Senior Cloud Platform Engineer
Job Overview
- Date PostedJuly 17, 2026
- Location
- Expiration date--
Job Description
The role:
The Cloud Platform team builds and operates the shared infrastructure and developer tooling that every engineering team at Liberis depends on. We’re now running all new services in GCP and are actively migrating onto GCP from our legacy Azure platform. As we scale our use of AI, we’re looking to add a Senior Cloud Platform Engineer with an emphasis on AI Enablement to help build and run the shared infrastructure our product teams depend on and to expand how we use AI across the platform.
Our services are built in .NET, Node.js, and Python, primarily on both GCP and Azure. You’ll work across the platform stack, and you’ll be the person nudging us to make AI a practical, everyday part of how we build and operate. You’ll spot where AI can make the platform and the teams on it faster, from AI-assisted developer tooling to agents that take real work off people’s plates, and you’ll help turn those ideas into things people use, with the guardrails and cost controls that make them safe to run.
What you’ll get to do in the role:
- Build and maintain the cloud infrastructure and tooling our product teams rely on, across compute, networking, CI/CD, and deployment on Kubernetes or Cloud Run.
- Champion AI agent adoption across the platform: spot where agents can take on real work, prototype it, and turn the promising work into supported, reusable capabilities teams can build on.

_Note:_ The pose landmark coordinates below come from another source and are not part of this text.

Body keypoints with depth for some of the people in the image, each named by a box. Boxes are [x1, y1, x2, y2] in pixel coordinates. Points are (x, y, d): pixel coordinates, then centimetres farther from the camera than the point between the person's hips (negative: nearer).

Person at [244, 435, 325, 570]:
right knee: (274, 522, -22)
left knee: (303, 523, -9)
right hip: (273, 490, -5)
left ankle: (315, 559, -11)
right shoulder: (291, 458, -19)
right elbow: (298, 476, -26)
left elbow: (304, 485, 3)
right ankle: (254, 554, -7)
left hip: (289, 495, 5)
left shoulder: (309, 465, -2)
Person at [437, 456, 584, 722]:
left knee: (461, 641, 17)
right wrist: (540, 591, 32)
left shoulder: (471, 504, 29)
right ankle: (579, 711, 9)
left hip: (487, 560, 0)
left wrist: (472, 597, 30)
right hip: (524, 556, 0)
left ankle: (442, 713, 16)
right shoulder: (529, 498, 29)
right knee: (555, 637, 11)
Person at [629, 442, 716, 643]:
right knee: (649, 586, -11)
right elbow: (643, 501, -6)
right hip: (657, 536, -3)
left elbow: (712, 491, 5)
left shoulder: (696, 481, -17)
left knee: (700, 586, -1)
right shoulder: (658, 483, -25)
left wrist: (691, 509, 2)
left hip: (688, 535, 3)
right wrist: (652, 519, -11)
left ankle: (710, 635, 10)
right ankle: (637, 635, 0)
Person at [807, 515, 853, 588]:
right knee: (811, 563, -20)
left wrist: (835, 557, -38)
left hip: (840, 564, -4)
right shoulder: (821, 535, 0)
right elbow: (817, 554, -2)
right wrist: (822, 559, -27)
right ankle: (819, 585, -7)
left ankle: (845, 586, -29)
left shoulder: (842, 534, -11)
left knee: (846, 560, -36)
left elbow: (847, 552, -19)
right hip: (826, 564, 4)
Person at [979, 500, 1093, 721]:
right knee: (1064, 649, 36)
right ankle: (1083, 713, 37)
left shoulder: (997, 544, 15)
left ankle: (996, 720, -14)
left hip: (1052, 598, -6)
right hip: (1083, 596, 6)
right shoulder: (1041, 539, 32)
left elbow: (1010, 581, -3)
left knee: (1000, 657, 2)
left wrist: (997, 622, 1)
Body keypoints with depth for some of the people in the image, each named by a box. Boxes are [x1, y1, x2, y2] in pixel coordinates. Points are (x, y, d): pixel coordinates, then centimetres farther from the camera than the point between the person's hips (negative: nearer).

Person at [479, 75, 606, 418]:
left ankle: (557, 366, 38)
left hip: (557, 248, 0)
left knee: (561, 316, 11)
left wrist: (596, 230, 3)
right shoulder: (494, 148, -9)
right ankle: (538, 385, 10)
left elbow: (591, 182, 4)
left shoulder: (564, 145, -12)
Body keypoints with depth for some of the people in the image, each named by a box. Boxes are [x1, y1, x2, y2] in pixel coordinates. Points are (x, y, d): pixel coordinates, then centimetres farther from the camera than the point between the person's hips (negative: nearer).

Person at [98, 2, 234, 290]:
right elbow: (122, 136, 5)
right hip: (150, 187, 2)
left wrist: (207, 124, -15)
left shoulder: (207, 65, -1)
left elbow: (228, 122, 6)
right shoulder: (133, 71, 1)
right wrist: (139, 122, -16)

- Build the foundations for AI agents: integrations with Claude, the tools and services agents call, and the orchestration that ties them together.
- Wire observability, guardrails, and cost controls into the AI agents and tooling we run, so they stay safe and predictable in production.
- Work hands-on with the AI tooling and agent frameworks we build on — Claude in particular, which we use extensively — and bring what you learn back to the wider team.
- Manage infrastructure with Terraform, keeping environments consistent, auditable, and reproducible.
- Contribute to our Azure-to-GCP migration thinking, especially what it means for our AI tooling and agents.
- Partner with product engineers to lower the barrier to using AI, writing the docs, templates, and examples that drive adoption.